Meiotic Cytokinesis in Saccharomyces cerevisiae: Spores That Just Need Closure

Matthew Durant  1 Xheni Mucelli  1 Linda S Huang  1
Affiliations
Review

Meiotic Cytokinesis in Saccharomyces cerevisiae: Spores That Just Need Closure

Matthew Durant et al. J Fungi (Basel). .

Abstract

In the budding yeast Saccharomyces cerevisiae, sporulation occurs during starvation of a diploid cell and results in the formation of four haploid spores forming within the mother cell ascus. Meiosis divides the genetic material that is encapsulated by the prospore membrane that grows to surround the haploid nuclei; this membrane will eventually become the plasma membrane of the haploid spore. Cellularization of the spores occurs when the prospore membrane closes to capture the haploid nucleus along with some cytoplasmic material from the mother cell, and thus, closure of the prospore membrane is the meiotic cytokinetic event.
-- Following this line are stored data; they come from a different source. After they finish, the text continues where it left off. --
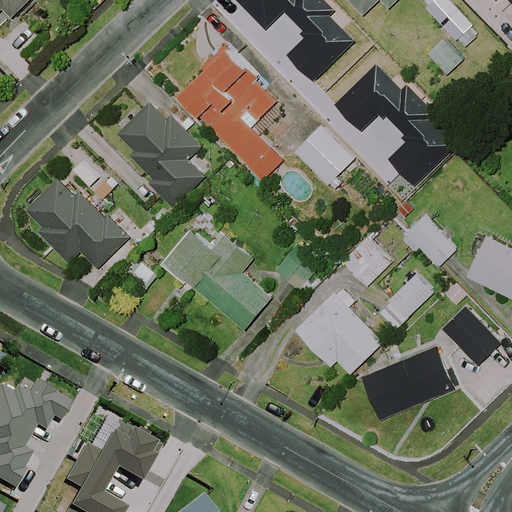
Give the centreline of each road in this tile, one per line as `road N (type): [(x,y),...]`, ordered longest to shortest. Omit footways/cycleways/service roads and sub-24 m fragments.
road 1 (residential): [(401,511),(0,284)]
road 2 (residential): [(162,0),(0,158)]
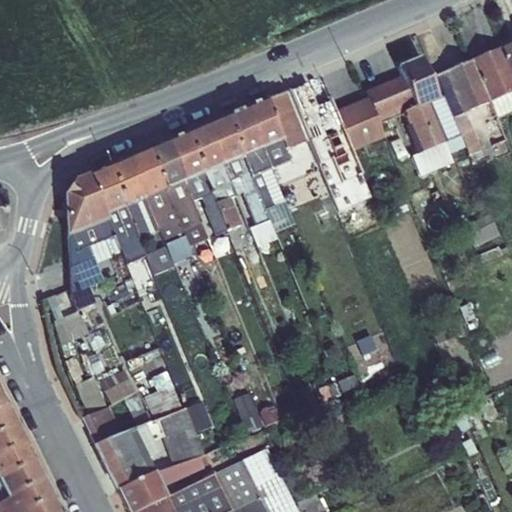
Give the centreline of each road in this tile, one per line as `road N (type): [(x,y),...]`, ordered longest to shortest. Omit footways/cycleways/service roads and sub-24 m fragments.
road 1 (tertiary): [(108,126),(425,0)]
road 2 (tertiary): [(92,511),(20,355)]
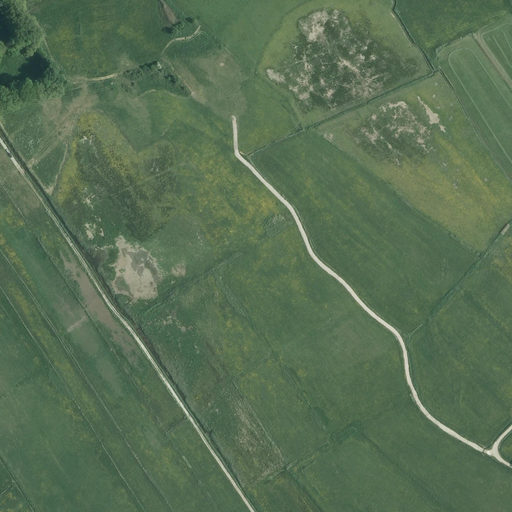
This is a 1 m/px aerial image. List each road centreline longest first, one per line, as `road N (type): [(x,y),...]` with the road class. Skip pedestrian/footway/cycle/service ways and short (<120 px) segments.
road 1 (track): [(253,511),(0,139)]
road 2 (track): [(443,362),(467,441),(423,412),(411,387)]
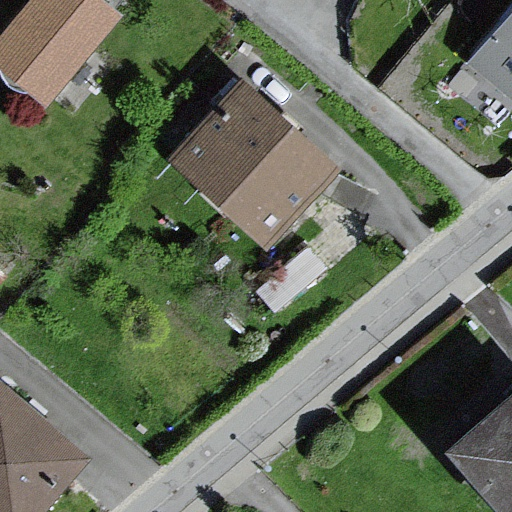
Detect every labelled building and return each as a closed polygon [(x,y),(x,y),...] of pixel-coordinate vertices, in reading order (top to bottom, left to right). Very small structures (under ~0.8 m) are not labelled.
[(125,10),(112,0),(24,0),(0,30),(0,60),(50,101),(125,10)] [(511,4),(469,57),(511,93),(511,4)] [(411,75),(365,35),(341,63),(388,102),(411,75)] [(322,168),(224,79),(152,157),(249,246),(322,168)] [(319,276),(301,254),(251,296),(269,318),(319,276)] [(511,385),(450,436),(511,510),(511,385)] [(0,511),(20,511),(65,462),(0,406),(0,511)]
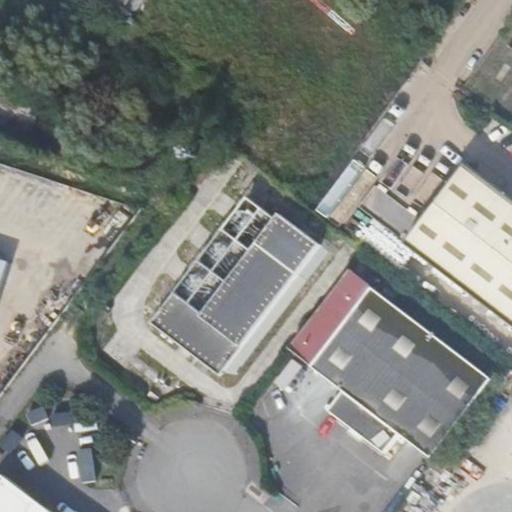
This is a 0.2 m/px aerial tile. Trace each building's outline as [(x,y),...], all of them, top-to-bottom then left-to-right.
[(511,321),(511,196),(472,166),(411,245),(511,321)] [(247,193),(149,322),(219,375),(317,246),(247,193)] [(0,301),(11,269),(37,278),(44,254),(38,241),(0,228),(0,301)] [(399,429),(431,455),(493,375),(374,282),(350,263),(323,300),(289,344),(312,361),(343,385),(327,406),(382,448),(399,429)] [(0,396),(15,376),(0,371),(0,396)] [(54,511),(3,472),(0,475),(0,511),(54,511)]
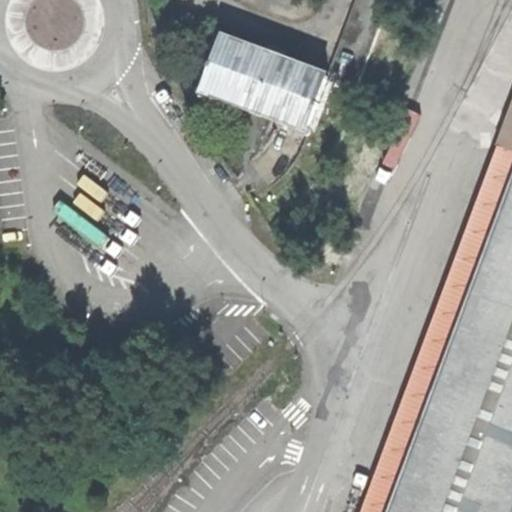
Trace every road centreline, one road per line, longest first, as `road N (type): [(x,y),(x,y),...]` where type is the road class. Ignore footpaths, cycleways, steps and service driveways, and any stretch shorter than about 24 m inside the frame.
road 1 (unclassified): [(169,152),(355,364)]
road 2 (unclassified): [(169,152),(133,71),(128,25)]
This cytokinetic event involves the removal of the leading-edge protein complex, a complex of proteins that localizes to the leading edge of the growing prospore membrane. The development and closure of the prospore membrane must be coordinated with other meiotic exit events such as spindle disassembly. Timing of the closure of the prospore membrane depends on the meiotic exit pathway, which utilizes Cdc15, a Hippo-like kinase, and Sps1, an STE20 family GCKIII kinase, acting in parallel to the E3 ligase Ama1-APC/C. This review describes the sporulation process and focuses on the development of the prospore membrane and the regulation of prospore membrane closure.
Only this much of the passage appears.